• _Document extract_

§ §

Institutional lenders reached an all-time high in the number of small business loans they approved, as did big banks, the latest Biz2Credt Small Business Lending Index reveals.
Small banks, however, reached an all-time low in total number of approved small business loans.
Specifically, institutional lenders (including credit funds, family offices and hedge funds) continued to show month-over-month growth in small business loan approvals, reaching 62 percent up from August’s 61.8 percent. September, in fact, marked the twelfth consecutive month of loan approval growth for this category of lender.
Big banks (banks with $10 billion or more in assets) showed a September increase to 22.5 percent of small business loans approved up from July’s 22.3 percent approved.
“The institutional lenders and big banks have hit their highest approval rates since the Small Business Lending Index launched in January 2014,” Rohit Arora, CEO of Biz2Credit, said in a statement. “Big banks are starting to get more aggressive in the marketplace while the flavor of the month is more capital coming from institutional lenders.”
Big banks have indeed shown that they are making an effort to approve more small business loans since the recession’s dark depths. Still, small business loan approvals have fluctuated within this lending channel over the past six months.

§ §

• _Dataset content_

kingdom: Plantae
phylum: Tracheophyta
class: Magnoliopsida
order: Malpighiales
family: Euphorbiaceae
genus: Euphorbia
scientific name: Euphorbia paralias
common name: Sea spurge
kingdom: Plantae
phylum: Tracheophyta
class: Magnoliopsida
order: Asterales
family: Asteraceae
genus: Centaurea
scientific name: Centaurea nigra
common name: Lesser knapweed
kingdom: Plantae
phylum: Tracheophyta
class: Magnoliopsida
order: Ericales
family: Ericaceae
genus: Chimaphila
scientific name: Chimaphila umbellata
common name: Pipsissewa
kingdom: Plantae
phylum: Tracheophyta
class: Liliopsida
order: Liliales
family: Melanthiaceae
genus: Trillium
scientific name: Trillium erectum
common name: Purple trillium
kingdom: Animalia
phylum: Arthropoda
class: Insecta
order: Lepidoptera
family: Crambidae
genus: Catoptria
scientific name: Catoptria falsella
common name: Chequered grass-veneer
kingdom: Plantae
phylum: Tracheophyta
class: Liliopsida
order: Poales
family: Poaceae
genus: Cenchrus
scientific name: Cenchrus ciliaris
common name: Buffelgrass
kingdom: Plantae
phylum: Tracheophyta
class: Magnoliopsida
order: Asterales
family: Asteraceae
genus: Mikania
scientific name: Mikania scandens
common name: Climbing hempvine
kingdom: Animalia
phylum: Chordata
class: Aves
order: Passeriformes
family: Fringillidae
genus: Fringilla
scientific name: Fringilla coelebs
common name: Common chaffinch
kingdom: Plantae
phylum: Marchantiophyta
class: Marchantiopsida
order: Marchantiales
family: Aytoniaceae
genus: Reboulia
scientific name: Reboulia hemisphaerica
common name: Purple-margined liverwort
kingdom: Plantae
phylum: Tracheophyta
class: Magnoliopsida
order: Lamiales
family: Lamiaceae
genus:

§ §

• _Short exercise_
Transcribe the passage on small business loan approvals, starting at "Small banks, however, reached" and ending at "22.3 percent approved.".

• _Complete answer_
Small banks, however, reached an all-time low in total number of approved small business loans.
Specifically, institutional lenders (including credit funds, family offices and hedge funds) continued to show month-over-month growth in small business loan approvals, reaching 62 percent up from August’s 61.8 percent. September, in fact, marked the twelfth consecutive month of loan approval growth for this category of lender.
Big banks (banks with $10 billion or more in assets) showed a September increase to 22.5 percent of small business loans approved up from July’s 22.3 percent approved.